These circumstances may be permanent, as with colour vision deficiencies (CVD), or temporary, as with browsing on a smaller screen with a slow internet connection. In addition to visual impairments, users may be affected by hearing, cognitive, and motor limitations when browsing a website others may have a different social or cultural background that may alter their understanding of content. The following links have handy setup and usage instructions to get you started with testing.When making design changes, it is important to be mindful of the diversity of your readership and inclusive of users’ needs and circumstances. Users with limited mobility or dexterity may use use a Switch with one or more buttons to navigate webpages and devices. It's a great way to check how your website or app is shown to people who are blind. If you have a Mac, iPhone or iPad you already have it.

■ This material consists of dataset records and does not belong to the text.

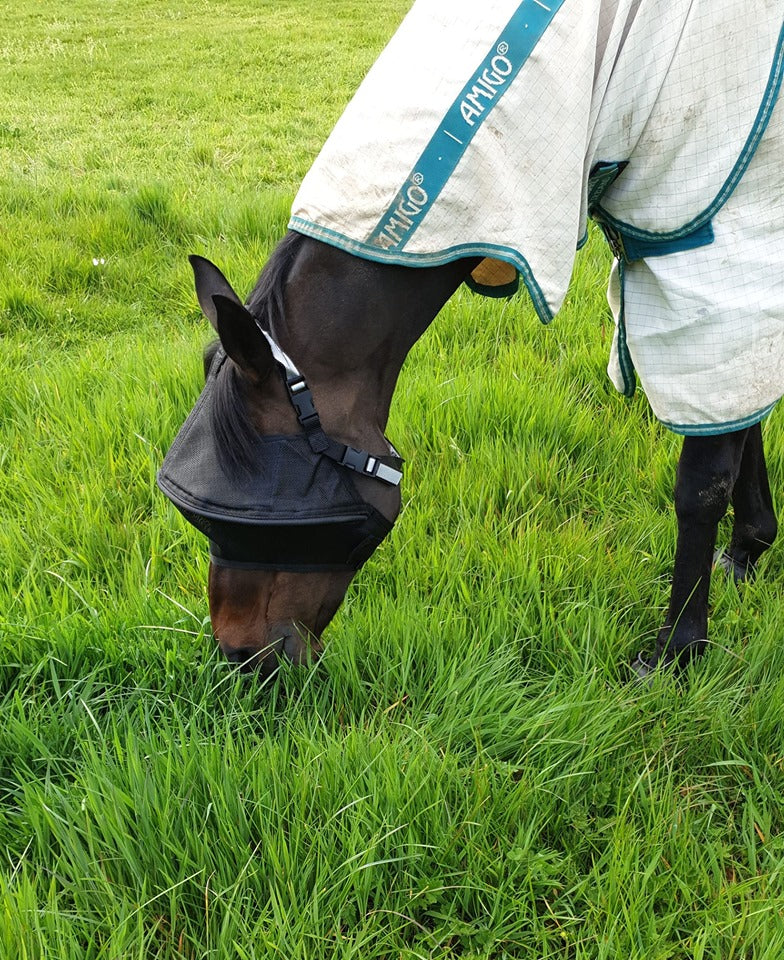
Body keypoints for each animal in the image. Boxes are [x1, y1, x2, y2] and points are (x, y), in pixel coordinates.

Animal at [158, 0, 784, 679]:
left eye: (251, 522)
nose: (242, 658)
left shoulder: (710, 246)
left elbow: (703, 480)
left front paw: (677, 652)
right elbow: (738, 419)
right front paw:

The Voiceover screen reader is packaged into all Apple computers and portable devices. It reads the text on the screen in a computerised voice. NVDA (NonVisual Desktop Access) is a free “screen reader” which enables blind and vision impaired people to use computers. Someare available for free download, or packaged with your device. People who are blind use assistive technologies called screen readers to read, navigate and use digital content. Use a screen reader to test how your content is conveyed to people. Colour analysisĬontent must contrast well against its background or it will be hard to read by people with low vision, or who have limited colour perception. Checking for sufficient colour contrast is easy with these free tools. For example they can't check if all headings have been marked up correctly, or how suitable heading or 'alt' text content is. in fact they're only useful to check about 30% of success criteria in the Web Content Accessibility Guidelines (WCAG). They are accessible to screen reader users and work on any browser including mobile phonesĪutomated accessibility checkers can't check everything. It works on PC or Mac, standalone or built into Chrome Developer Toolsīookmarklets for Accessibility Testing use JavaScript to highlight roles, states, and properties of accessibility elements on the page. It has audits for performance, accessibility, progressive web apps, and more. You can run it against any web page, public or requiring authentication.
The WAVE Chrome and Firefox extensions allows you to evaluate web content for accessibility issues directly within Chrome and Firefox browsers.
Use these to get a snapshot of webpage accessibility. They're a quick easy way to check if images have text alternatives, if a page has headings and other accessibility fundamentals. They're simple, useful and beautiful accessibility checklists to help you and your teams. For example, we know that images and media need text alternatives, but who is responsible for getting and implementing them?ĭownload ABC Tips for Teams v2 poster series. Must-have resource to create and maintain accessible products in organisations.Įveryone in product teams has a role to play, from product managers, designers and developers through QA testers and content editors. Here are some free tools that we use and recommend.